Goal of the exercise | Output all records exactly, with no images.

══════════════════════════════

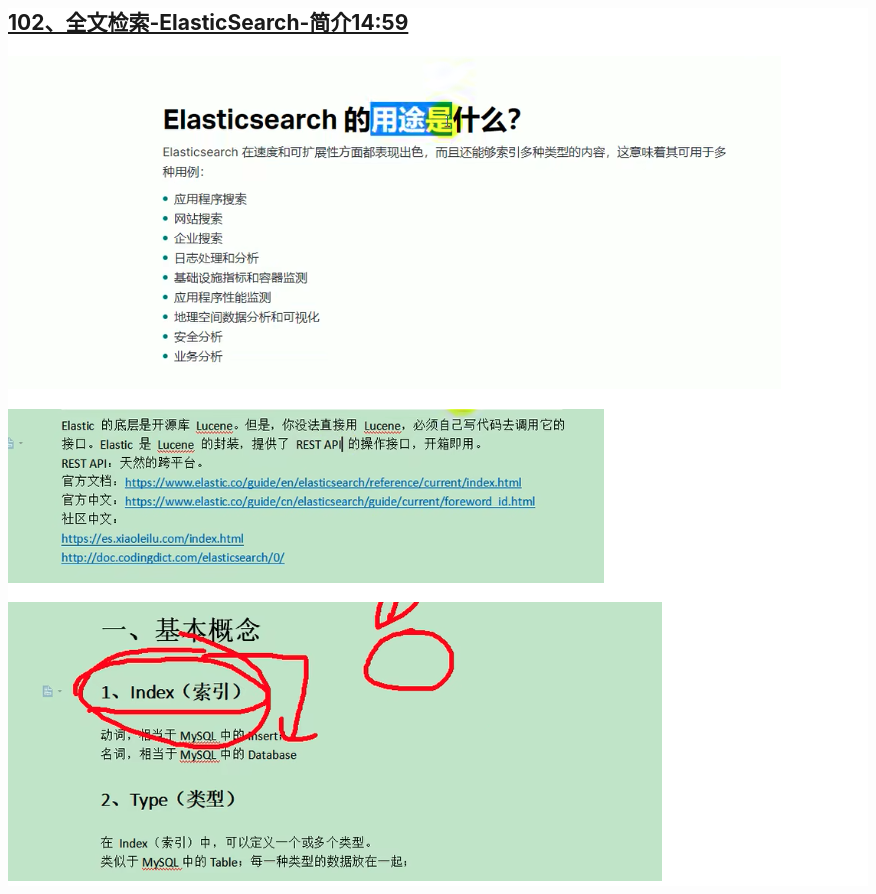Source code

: ## [102、全文检索-ElasticSearch-简介14:59](https://www.bilibili.com/video/BV1np4y1C7Yf?p=102)

![image-20221029210256427](SpringCloud学习笔记.assets/image-20221029210256427.png)

![image-20221029210333720](SpringCloud学习笔记.assets/image-20221029210333720.png)

![image-20221029211810081](SpringCloud学习笔记.assets/image-20221029211810081.png)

══════════════════════════════

Answer space |
Source code

: ## [102、全文检索-ElasticSearch-简介14:59](https://www.bilibili.com/video/BV1np4y1C7Yf?p=102)

![image-20221029210256427](SpringCloud学习笔记.assets/image-20221029210256427.png)

![image-20221029210333720](SpringCloud学习笔记.assets/image-20221029210333720.png)

![image-20221029211810081](SpringCloud学习笔记.assets/image-20221029211810081.png)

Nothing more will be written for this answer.